*Your objective:* Working from the top of the listing below, retype each line through the line containing "Individual Support", both included, with no pictures.
Given data Block Start
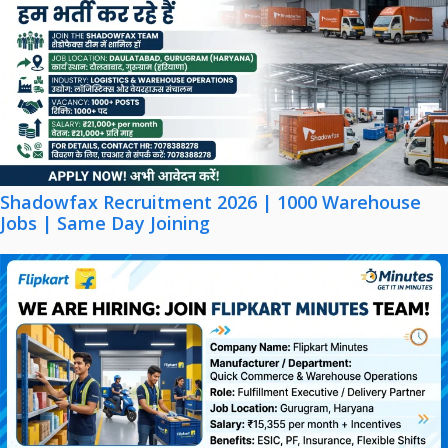
Shadowfax Recruitment 2026 | 1000 Warehouse
Jobs | Same Day Joining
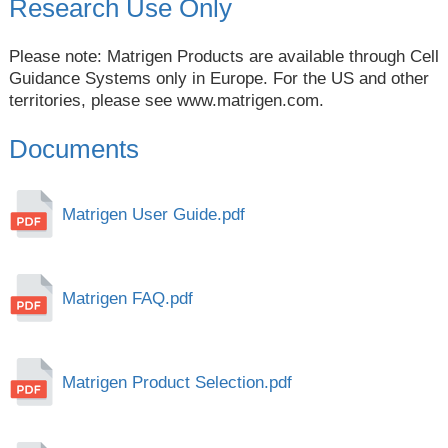
Research Use Only
Please note: Matrigen Products are available through Cell
Guidance Systems only in Europe. For the US and other
territories, please see
www.matrigen.com
.
Documents
Matrigen User Guide.pdf
Matrigen FAQ.pdf
Matrigen Product Selection.pdf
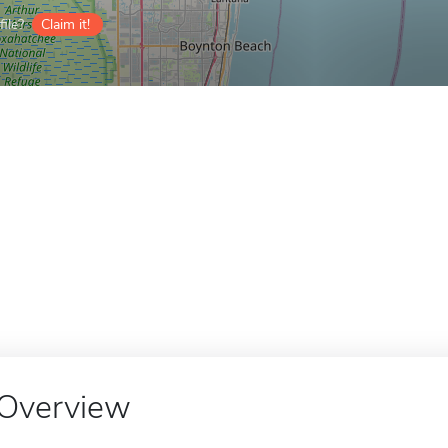
ile?
Claim it!
Overview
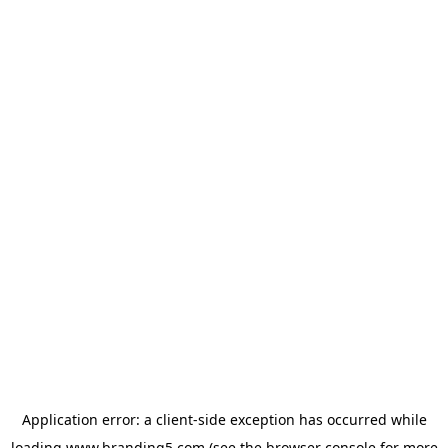
Application error: a
client
-side exception has occurred while
loading
www.branding5.com
(see the
browser console
for more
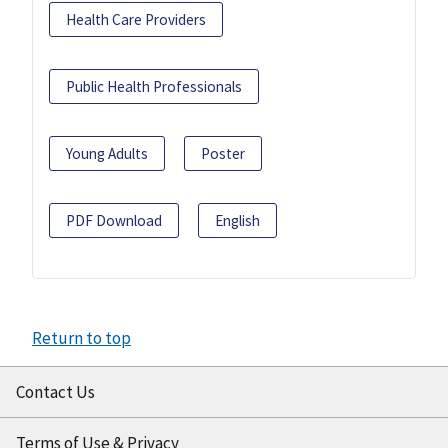
Health Care Providers
Public Health Professionals
Young Adults
Poster
PDF Download
English
Return to top
Contact Us
Terms of Use & Privacy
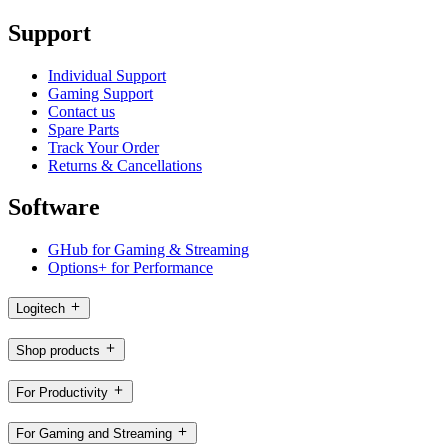
Support
Individual Support
Gaming Support
Contact us
Spare Parts
Track Your Order
Returns & Cancellations
Software
GHub for Gaming & Streaming
Options+ for Performance
Logitech
Shop products
For Productivity
For Gaming and Streaming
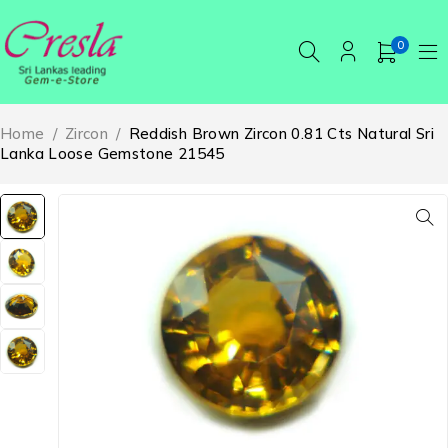
0
Home
/
Zircon
/
Reddish Brown Zircon 0.81 Cts Natural Sri
Lanka Loose Gemstone 21545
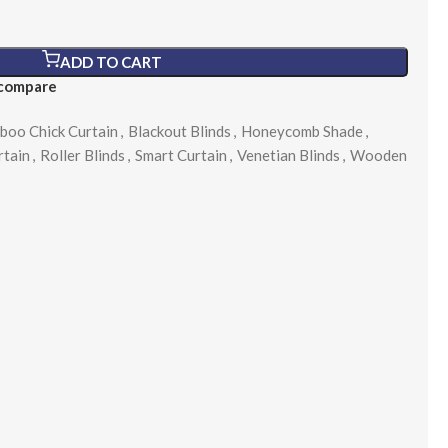
ADD TO CART
 compare
boo Chick Curtain
,
Blackout Blinds
,
Honeycomb Shade
,
rtain
,
Roller Blinds
,
Smart Curtain
,
Venetian Blinds
,
Wooden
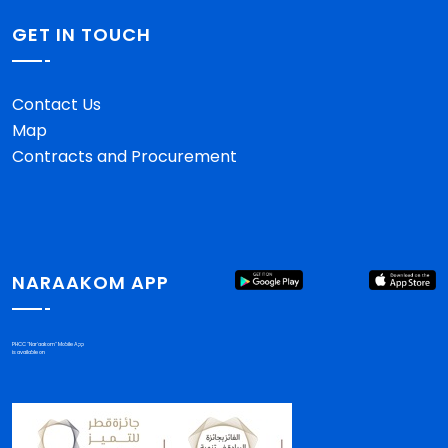
GET IN TOUCH
Contact Us
Map
Contracts and Procurement
NARAAKOM APP
PHCC "Nar'aakom" Mobile App
is available on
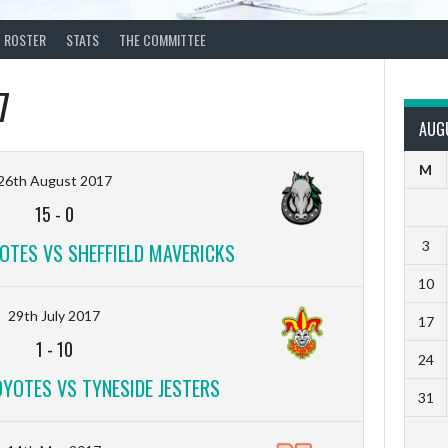
ROSTER
STATS
THE COMMITTEE
7
AUG
M
26th August 2017
15
-
0
3
TES VS SHEFFIELD MAVERICKS
10
29th July 2017
17
1
-
10
24
YOTES VS TYNESIDE JESTERS
31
Given data Block End
*Finished exercise:*
Shadowfax Recruitment 2026 | 1000 Warehouse
Jobs | Same Day Joining
Research Use Only
Please note: Matrigen Products are available through Cell
Guidance Systems only in Europe. For the US and other
territories, please see
www.matrigen.com
.
Documents
Matrigen User Guide.pdf
Matrigen FAQ.pdf
Matrigen Product Selection.pdf
ile?
Claim it!
Overview
Application error: a
client
-side exception has occurred while
loading
www.branding5.com
(see the
browser console
for more
Health Care Providers
Public Health Professionals
Young Adults
Poster
PDF Download
English
Return to top
Contact Us
Terms of Use & Privacy
Support
Individual Support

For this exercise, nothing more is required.